Lo sgarbo di Sgarbi nel garbo dell’Antico
2 min di letturaIn una società fortemente antropocentrica tutto ciò che non è uomo ha valenza denigratoria, se il termine di confronto risulta essere proprio il mondo di Quark.
Eh sì, una deminutio capitis sul banco di una querelle: una querimonia in seduta (di tribunale!). Perbacco, che cerimonia! “Al processo della gallina, la volpe non dovrebbe far parte della giuria”: un’in-giuria bella e buona che oggi, sicuramente, sarebbe costata una damnatio memoriae allo storico britannico Thomas Fuller (1608-1661).
D’ora in avanti converrà fare attenzione a dire ad una che è un po’ oca o ad un’altra che è una iena ridens, ad un tale che ha un carattere pochettino orso o ad un tal altro che è un babbuino o un barbagianni.
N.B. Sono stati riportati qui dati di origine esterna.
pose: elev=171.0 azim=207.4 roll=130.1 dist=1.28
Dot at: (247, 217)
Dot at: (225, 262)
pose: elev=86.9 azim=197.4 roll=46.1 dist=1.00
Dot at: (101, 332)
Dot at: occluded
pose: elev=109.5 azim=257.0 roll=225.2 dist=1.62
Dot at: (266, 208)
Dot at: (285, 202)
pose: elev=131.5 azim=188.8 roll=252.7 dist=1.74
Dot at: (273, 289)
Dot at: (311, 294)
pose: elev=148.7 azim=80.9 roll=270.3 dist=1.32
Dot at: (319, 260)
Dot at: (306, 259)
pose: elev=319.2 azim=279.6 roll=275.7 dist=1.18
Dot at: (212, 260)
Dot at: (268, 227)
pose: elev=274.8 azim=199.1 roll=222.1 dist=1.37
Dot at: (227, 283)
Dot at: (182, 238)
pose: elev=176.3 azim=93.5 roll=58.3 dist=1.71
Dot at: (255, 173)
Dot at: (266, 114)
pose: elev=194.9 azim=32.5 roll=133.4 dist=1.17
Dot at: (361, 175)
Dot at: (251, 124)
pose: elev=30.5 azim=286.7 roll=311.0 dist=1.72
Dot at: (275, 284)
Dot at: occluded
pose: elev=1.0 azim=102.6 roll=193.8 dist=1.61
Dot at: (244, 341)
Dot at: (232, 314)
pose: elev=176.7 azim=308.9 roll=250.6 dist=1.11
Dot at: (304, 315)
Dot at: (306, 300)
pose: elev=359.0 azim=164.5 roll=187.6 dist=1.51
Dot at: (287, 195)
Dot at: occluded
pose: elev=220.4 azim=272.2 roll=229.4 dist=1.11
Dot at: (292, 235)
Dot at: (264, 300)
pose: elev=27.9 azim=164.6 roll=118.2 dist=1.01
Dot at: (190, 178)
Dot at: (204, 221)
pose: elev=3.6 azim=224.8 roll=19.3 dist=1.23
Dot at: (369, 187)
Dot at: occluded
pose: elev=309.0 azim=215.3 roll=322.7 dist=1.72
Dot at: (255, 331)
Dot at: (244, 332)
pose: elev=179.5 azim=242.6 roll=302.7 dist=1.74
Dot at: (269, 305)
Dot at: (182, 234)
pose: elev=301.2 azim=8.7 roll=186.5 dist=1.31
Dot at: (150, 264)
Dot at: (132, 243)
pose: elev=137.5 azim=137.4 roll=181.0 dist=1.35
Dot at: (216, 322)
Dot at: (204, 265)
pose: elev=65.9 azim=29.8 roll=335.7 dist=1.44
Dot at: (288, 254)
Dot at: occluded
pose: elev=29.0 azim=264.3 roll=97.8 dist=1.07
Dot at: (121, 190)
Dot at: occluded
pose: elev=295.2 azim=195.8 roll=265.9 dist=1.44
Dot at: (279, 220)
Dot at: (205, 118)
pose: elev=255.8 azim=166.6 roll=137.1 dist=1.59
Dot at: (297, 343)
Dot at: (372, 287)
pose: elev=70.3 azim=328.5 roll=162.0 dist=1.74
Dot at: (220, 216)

Dura lex, sed lex: parola di un brocardo! E a pensare che, per la sua consorte, Darwin sia stato, amorevolmente, un caro ed affettuoso scimmione, senza colpo ferire la teoria dell’evoluzione.
Non solo: se la panoramica si allarga al mondo classico, poi, si scopre come un’irrisione sia in realtà augurale, sia pure attraverso un’innocente parodia:
Labora, Aselle, quomodo ego laboravi, et proderit tibi ( C.I.L., 4208)
Trad. : Lavora, Asinello, come ho lavorato io, e ne trarrai grandi soddisfazioni.
Insomma, un passare il testimone nella moltiplicazione dei doni: una r-esistenza virtuosa nell’esistenza di modi e modelli per essere Prodi! Che dire, inoltre, dell’Asino di Buridano?
Un paradosso che vieta, al contrario, la paralisi nelle scelte, che è la peggiore nemica per tutte le opportunità.
Per non parlare del capretto, che è, di fatto, anche l’apologia zoomorfa del buon intelletto, come si inferisce da una nota favola esopica:
Rid.: Un capretto, che era rimasto indietro rispetto al gregge, era inseguito da un lupo. Nell’atto di voltarsi, disse: “è chiaro, o lupo, che io sia il tuo pasto.
Affinché non muoia ingloriosamente, suona l’aulòs in modo che io balli”. I cani, sentendo il lupo cantare ed il capretto suonare, accorsero in aiuto, scacciando la fiera.
Quindi, ogniqualvolta Vittorio Sgarbi sbotta con un “Asino” oppure “capra”, non fa altro che esprimere un desiderio ottativo (con risposta retorica negativa), della serie: Possa tu essere come loro ma, stante così le cose, non è proprio così! Insomma, un turpiloquio di gusto con un retrogusto amaro di realtà.